Written request A |
In the essay on leaving Mormonism, what does the passage from "There is something" up to and including "to my surprise)" read like if you swap "reservoir" for "well"?
Written request B |
Which parts of the body does the essay on leaving Mormonism mention by name?
Written request C |
Continue the essay on leaving Mormonism after its last sentence.

-- Start Text --

My
wife and I have been married for so long that I won't say
how long - it might conjure nasty visuals given the rest
of what I will say. We are each at different stages of leaving
Mormonism, and have recently had some experiences that are
so profoundly meaningful to us that I will share them, despite
their intimate nature. I will not use my real name in order
to preserve my wife's and my confidentiality in light of
the intimate nature of what I am about to share with you.
It has been fascinating
to feel (and that is the important word) life come into
our relationship as we leave Mormonism. A lot of that has
had to do with raw sensuality that stirs some of our deepest
and most powerful emotional forces. I have long said that
intellectual forces are ineffectual against the kind of
emotional firepower the Church uses, and that one must fight
fire with fire. Here is a perfect example of how that can
happen.
My wife, who
I will call Eve, finally took her garments off about six
months ago. And after having made love and slept naked in
each other arms a number of times (we are both slow learners),
and enjoying waking up in that state and simply laying beside
each other and talking before beginning our day (something
we have never done), we both began to experience some things
that caught our attention.
There is something
about skin-to-skin contact - lots of it - that fills a reservoir
inside of me. It does the same for Eve, but the reservoir
is different for each of us. Most of this experience is
non-erotic. We do make love more frequently than in the
past, but that is the least important part (much to my surprise)
of this process.
Simply lying
naked together and talking pretty much every night and morning
for at least a few minutes, while I rub her back, she my
neck, etc. is satisfying at a level that I have experienced
few times in my life. I would love to see a profile of the
hormonal cocktail this causes.
The feelings
we have, I am sure, have something to do with acceptance
at a deep level, and the simple sensation of human skin
caressing human skin. I have no doubt that humans evolved
to mate in this way - to bond to each other skin to skin,
and so become more like one. This is a powerful part of
what holds a couple together. The "become as one"
concept is still, in my view, a useful metaphor. After laying
together skin to skin for a while in a non-erotic way our
boundaries are impossible to discern.
I am equally
certain that the injunction that within Mormonism even married
couples must "cover their nakedness" in front
of each other and wear garments while sleeping together
is part of the sensory deprivation program Mormonism evolved
to weaken those forces strong enough to interfere with its
control over its members. Mormonism is not unusual in this
regard. Most other ideologies that are successful in the
long term use similar techniques.

-- End Text --
-- Start Supplied data --

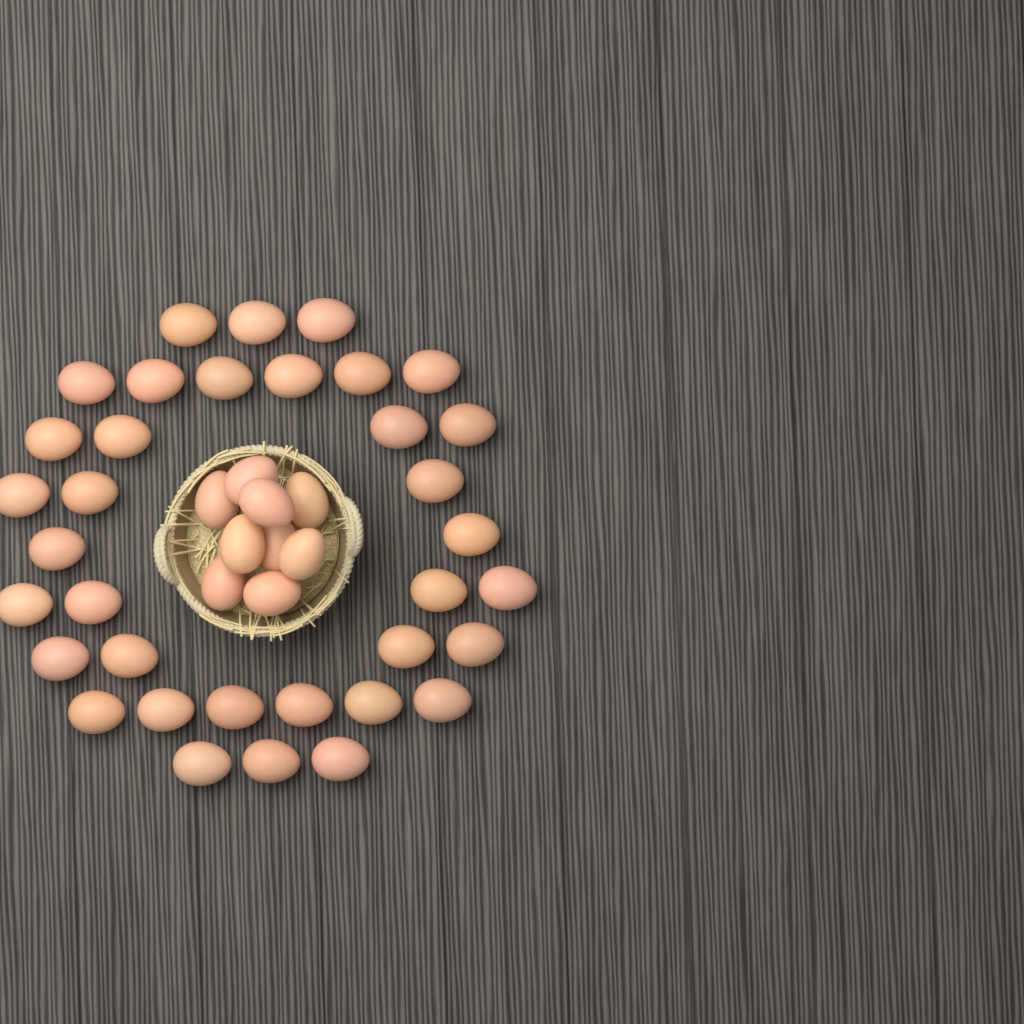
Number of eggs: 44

-- End Supplied data --
-- Start Supplied data --

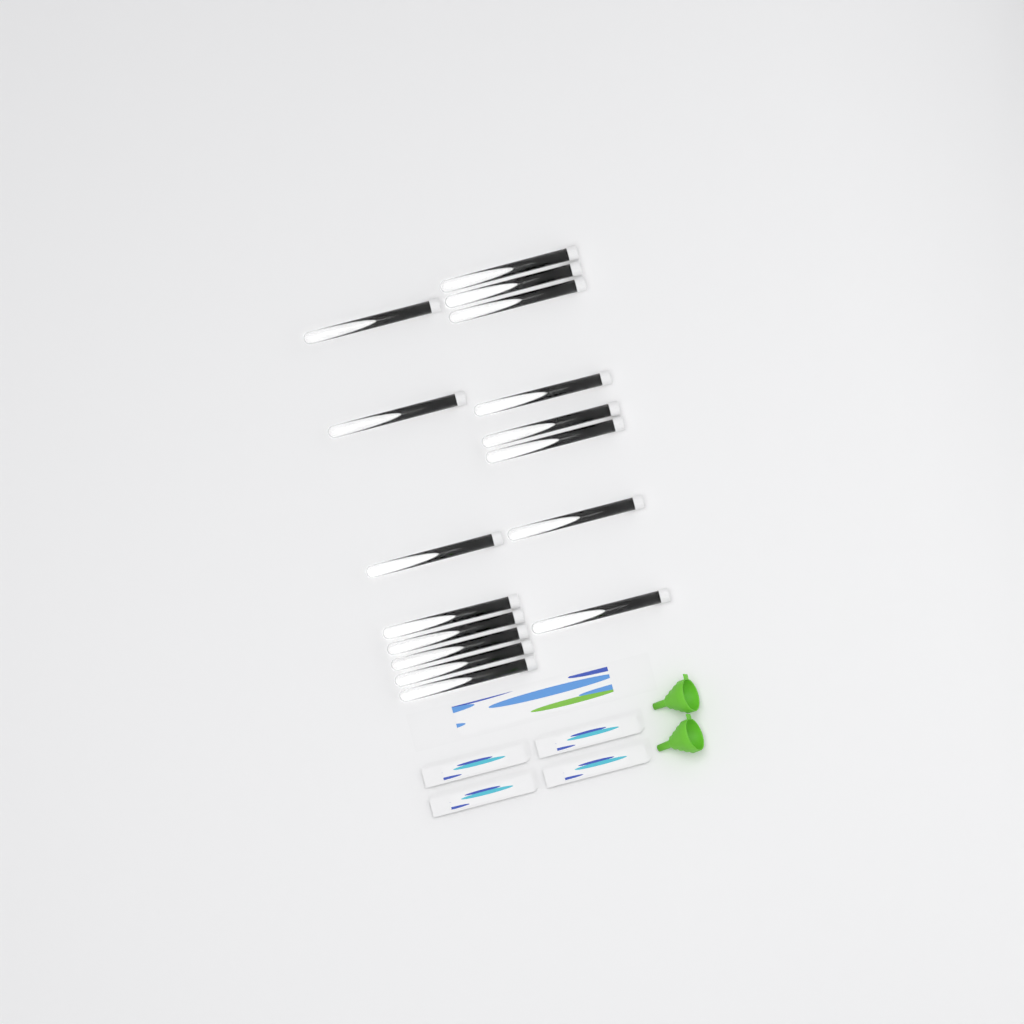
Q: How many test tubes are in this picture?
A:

-- End Supplied data --
-- Start Supplied data --

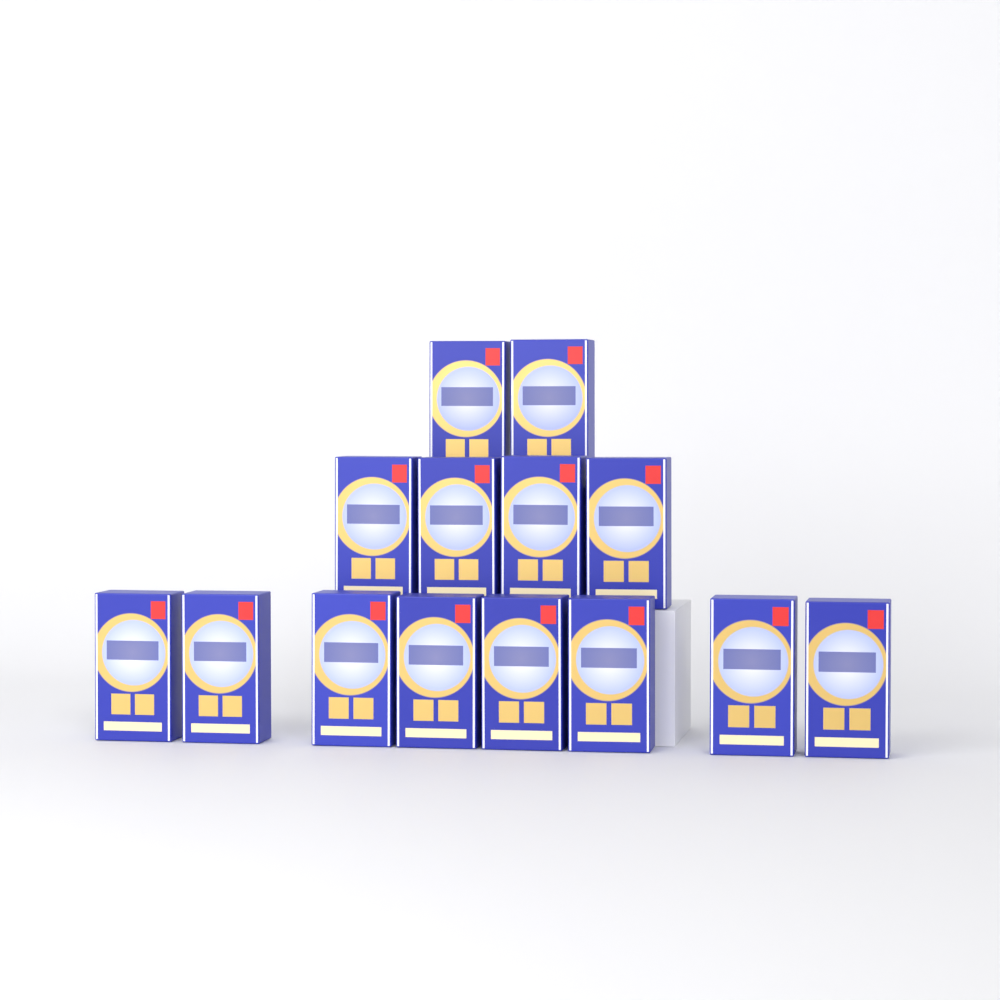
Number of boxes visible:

-- End Supplied data --

Final answer A |
There is something
about skin-to-skin contact - lots of it - that fills a well
inside of me. It does the same for Eve, but the well
is different for each of us. Most of this experience is
non-erotic. We do make love more frequently than in the
past, but that is the least important part (much to my surprise)

Final answer B |
arms, skin, back, neck

Final answer C |
While Eve and
I were talking about this recently (while caressing each
other naked in bed), she said she couldn't believe that
Mormon leaders sit around and plan these things. I responded
that they of course do not. The social organizations that
survive in the long term evolve effective means of keeping
their people under control, and these means usually come
to be regarded as "sacred" and hence beyond question.
The Mormon practice
of suppressing
the degree of sensual experience between spouses is
simply one of the countless techniques that ideologies have
evolved over the millennia of their existence that help
to counteract powerful forces that may cause personal interests
or allegiances to dilute institutional power.
In any event,
we both feel more alive than we ever have, and this change
in feeling has been so striking that we have talked about
it a lot. The sexual aspect of our lives has caused some
tension between us in the past, but no more than appears
to be the case with most couples I know well enough to gauge
this. And in our case (which is not always the case, of
course), I have been the one who wanted more love making
while Eve has been too tired, etc. to willingly participate.
Hence, I have often had the feeling when we made love that
it was mechanical and unsatisfying. And there were rare
and wonderful occasions during which there were fireworks
for both of us.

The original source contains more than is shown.